---- DATA PROVIDED

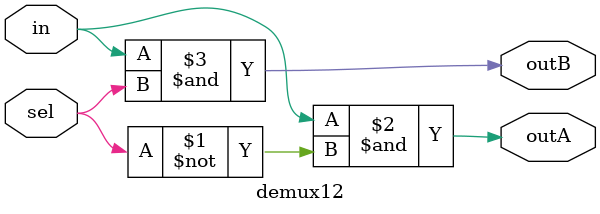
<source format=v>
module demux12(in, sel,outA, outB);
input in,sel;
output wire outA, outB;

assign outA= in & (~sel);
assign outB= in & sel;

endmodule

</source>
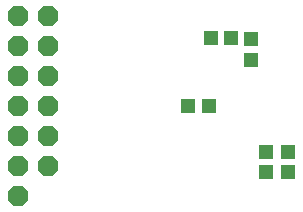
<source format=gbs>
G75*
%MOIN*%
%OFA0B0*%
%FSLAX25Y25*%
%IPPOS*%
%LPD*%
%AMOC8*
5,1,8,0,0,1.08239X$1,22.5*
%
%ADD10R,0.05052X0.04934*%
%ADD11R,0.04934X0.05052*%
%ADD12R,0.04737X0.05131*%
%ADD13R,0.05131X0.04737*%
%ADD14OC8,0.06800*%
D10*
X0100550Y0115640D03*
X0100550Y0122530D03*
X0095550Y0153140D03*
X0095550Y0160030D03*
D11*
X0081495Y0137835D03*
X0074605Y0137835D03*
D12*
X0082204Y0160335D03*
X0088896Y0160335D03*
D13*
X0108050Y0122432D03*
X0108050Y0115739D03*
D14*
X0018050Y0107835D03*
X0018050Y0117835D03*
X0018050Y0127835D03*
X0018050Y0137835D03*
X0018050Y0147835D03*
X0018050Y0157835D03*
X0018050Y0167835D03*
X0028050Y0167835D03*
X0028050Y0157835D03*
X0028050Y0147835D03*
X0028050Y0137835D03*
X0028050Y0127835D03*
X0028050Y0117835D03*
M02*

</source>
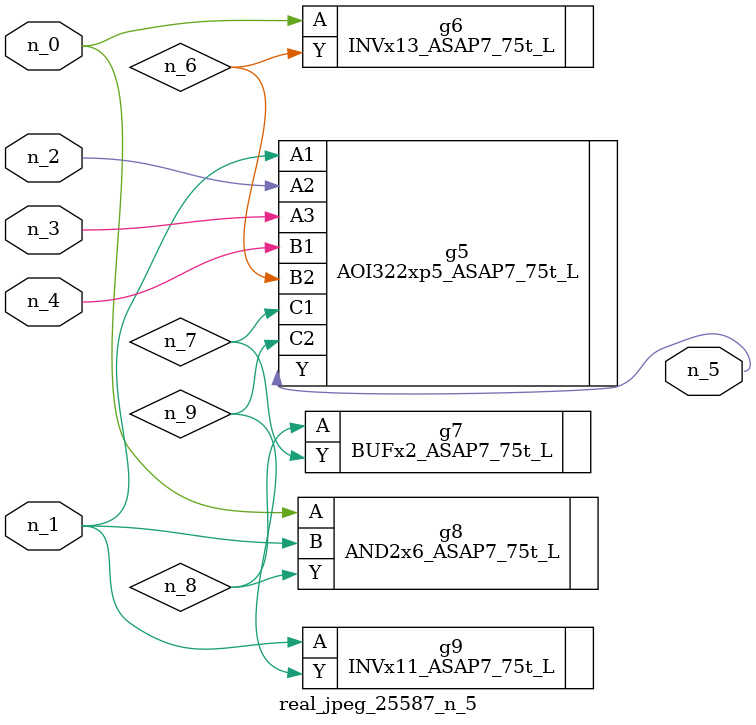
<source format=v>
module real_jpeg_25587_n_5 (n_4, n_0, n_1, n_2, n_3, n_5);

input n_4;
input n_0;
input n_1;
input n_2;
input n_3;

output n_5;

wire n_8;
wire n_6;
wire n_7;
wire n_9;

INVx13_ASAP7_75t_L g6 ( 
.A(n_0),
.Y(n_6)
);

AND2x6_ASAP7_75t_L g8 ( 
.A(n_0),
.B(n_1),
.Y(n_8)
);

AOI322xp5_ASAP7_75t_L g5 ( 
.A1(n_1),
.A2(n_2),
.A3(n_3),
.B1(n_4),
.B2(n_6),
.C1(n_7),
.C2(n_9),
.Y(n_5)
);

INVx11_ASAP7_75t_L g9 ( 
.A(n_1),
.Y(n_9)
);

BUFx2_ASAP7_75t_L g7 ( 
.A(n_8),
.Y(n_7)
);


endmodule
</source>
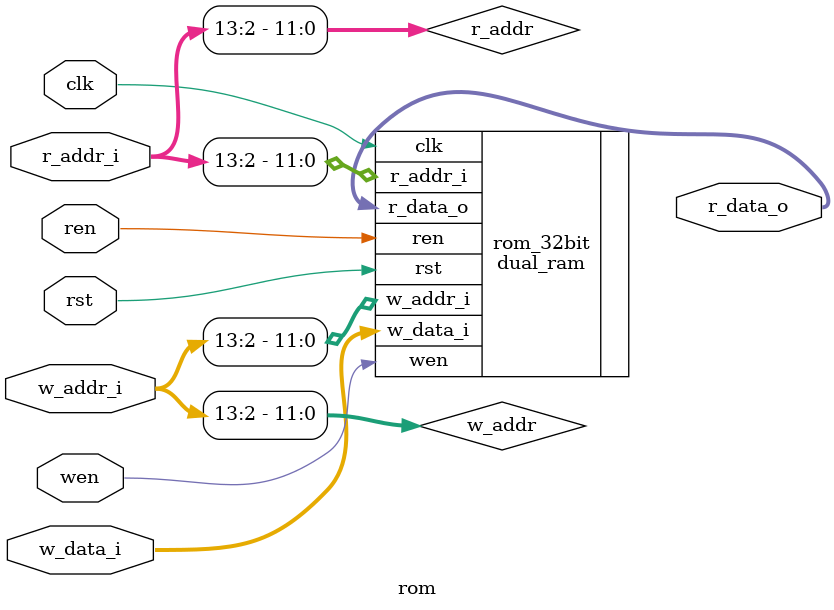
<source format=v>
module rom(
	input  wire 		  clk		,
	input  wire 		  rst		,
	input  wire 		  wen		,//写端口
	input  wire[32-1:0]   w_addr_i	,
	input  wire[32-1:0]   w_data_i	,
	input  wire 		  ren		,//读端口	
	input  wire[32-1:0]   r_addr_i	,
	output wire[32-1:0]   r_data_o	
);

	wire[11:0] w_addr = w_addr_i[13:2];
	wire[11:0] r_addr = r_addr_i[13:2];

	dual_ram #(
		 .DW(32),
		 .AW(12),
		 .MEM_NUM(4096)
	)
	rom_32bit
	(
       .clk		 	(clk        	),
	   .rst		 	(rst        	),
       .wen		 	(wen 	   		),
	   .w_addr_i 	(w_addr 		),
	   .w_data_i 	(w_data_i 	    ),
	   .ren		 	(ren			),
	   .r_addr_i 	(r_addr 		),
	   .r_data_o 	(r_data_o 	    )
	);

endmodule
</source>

--------

→ DIRECTIONS FOR THIS TASK: A single number, please: how many lines in the data above contain the string "output"?

→ EXERCISE RESULT: 3